GREENWOOD -
There are serious questions emerging about a man arrested for rape and why he was allowed to walk the streets.
Shawn Corbally, 33, was arrested for the sexual assault of a Greenwood woman in her Ashmore Trace apartment Sunday morning. Another woman now believes Corbally attacked her 11 days ago.
"I went out, yelling 'Help! Help! Help!'," the woman said.
Neighbors say the woman is still traumatized by the attack.
"He put his finger down my throat and squeezed my face and said he was going to smother me to death if I...he said let me see your (expletive) and I couldn't say nothing," the woman said.
She says the attack took place inside a laundry room at the Jeffersonian Apartments near E. 10th Street and Shadeland Avenue where she lives. A neighbor, Harold Carson, came to the rescue.
"I seen her in the corner and she's yelling, 'I have been raped. Help me. Help me. Help me'," Carson said.
Metro police arrested Corbally for that assault in the laundry room, but Marion County Prosecutor Terry Curry says the victim failed to identify him as her attacker, making their case too weak.
"She had concern that she had not identified the right person.
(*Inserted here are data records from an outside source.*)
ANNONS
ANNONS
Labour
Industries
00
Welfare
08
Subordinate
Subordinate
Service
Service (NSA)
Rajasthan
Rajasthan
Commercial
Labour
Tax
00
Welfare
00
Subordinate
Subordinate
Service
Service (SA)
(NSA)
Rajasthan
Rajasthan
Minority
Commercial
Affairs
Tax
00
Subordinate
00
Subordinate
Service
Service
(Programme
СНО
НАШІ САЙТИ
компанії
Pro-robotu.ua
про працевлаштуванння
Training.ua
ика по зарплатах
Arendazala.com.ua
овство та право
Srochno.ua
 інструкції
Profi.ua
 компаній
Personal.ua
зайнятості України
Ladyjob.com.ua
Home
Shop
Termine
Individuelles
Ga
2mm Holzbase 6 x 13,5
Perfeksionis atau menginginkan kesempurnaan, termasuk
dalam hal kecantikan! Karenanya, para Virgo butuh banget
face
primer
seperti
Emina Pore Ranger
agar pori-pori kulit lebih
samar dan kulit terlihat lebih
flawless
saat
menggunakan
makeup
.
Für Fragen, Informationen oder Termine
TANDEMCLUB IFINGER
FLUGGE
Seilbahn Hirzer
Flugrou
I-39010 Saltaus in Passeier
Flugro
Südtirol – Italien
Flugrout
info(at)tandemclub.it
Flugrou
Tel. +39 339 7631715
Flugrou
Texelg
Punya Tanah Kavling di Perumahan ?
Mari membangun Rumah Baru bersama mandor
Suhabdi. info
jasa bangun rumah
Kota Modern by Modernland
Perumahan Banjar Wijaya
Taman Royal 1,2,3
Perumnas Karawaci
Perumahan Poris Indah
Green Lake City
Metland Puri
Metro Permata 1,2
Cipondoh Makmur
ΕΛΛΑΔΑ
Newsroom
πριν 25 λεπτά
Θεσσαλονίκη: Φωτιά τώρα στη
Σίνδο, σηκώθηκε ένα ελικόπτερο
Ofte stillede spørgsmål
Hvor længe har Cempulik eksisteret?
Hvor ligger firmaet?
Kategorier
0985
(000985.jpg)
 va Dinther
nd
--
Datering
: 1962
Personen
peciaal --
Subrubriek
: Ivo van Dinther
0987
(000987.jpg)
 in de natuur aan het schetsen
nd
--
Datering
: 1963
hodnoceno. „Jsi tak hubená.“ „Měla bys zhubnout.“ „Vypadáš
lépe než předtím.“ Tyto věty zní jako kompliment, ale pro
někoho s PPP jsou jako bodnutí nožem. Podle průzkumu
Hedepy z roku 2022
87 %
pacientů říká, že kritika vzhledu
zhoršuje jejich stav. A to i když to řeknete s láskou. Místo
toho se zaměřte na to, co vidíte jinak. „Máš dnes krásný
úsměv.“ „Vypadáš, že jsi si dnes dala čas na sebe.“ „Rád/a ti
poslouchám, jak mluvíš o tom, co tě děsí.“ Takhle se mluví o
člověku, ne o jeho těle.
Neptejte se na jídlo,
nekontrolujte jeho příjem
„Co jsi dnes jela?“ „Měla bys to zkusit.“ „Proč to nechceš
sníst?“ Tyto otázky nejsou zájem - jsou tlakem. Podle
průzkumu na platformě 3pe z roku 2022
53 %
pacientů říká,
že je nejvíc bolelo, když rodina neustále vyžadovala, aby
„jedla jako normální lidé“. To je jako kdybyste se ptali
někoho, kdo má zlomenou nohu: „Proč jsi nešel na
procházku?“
As a consequence, the detective put together a photo array and the victim was unable to pick the suspect out," said Curry.
The prosecutor's office released Corbally, but now he's suspected of trying to get into a home on Odell Lane in Greenwood. He was also identified by the victim of the Ashmore Trace assault. In both cases, victims identified the suspect's distinct tattoos.
"I have no doubt that he's done it again and again and again. If he gets let out, I'm sure he will just do it again," said a Greenwood man who wanted to remain anonymous.
Police say right before the Sunday morning rape Corbally tried to break into the man's house. He wonders why Corbally, who was sentenced to 25 years in prison for a rape in 2000, is out in just 12 years to rape again.
"I would say somebody made a major mistake somewhere. Not too happy with it, but there's nothing I can do about that," the man said.
But Indiana Department of Correction spokesman Doug Garrison says, "In the ordinary case of a 25-year sentence, a person will serve only 12 1/2 years anyway, assuming that they behave."
That's because in Indiana, a prisoner has one day knocked off their sentence for every day they are good. He did break some rules, but the DOC says Corbally attended Alcoholics Anonymous and got vocational training and that cut his sentence.
"There's no predictor that says a person is going to re-offend or not," Garrison said.
He says 37 percent of Indiana offenders do re-offend. But if they've gotten substance abuse help, anger management classes and have a job and family help, Garrison says "they tend not to come back to prison."
"It's extremely frustrating," said former police chief Dr. Richard Weinblatt, now a dean at Ivy Tech.
Repeat offenses will happen, he says.
"You can't just hold onto them forever. We don't have the resources in this country to do it and we don't have the constitutional stomach for that kind of stuff," Weinblatt said.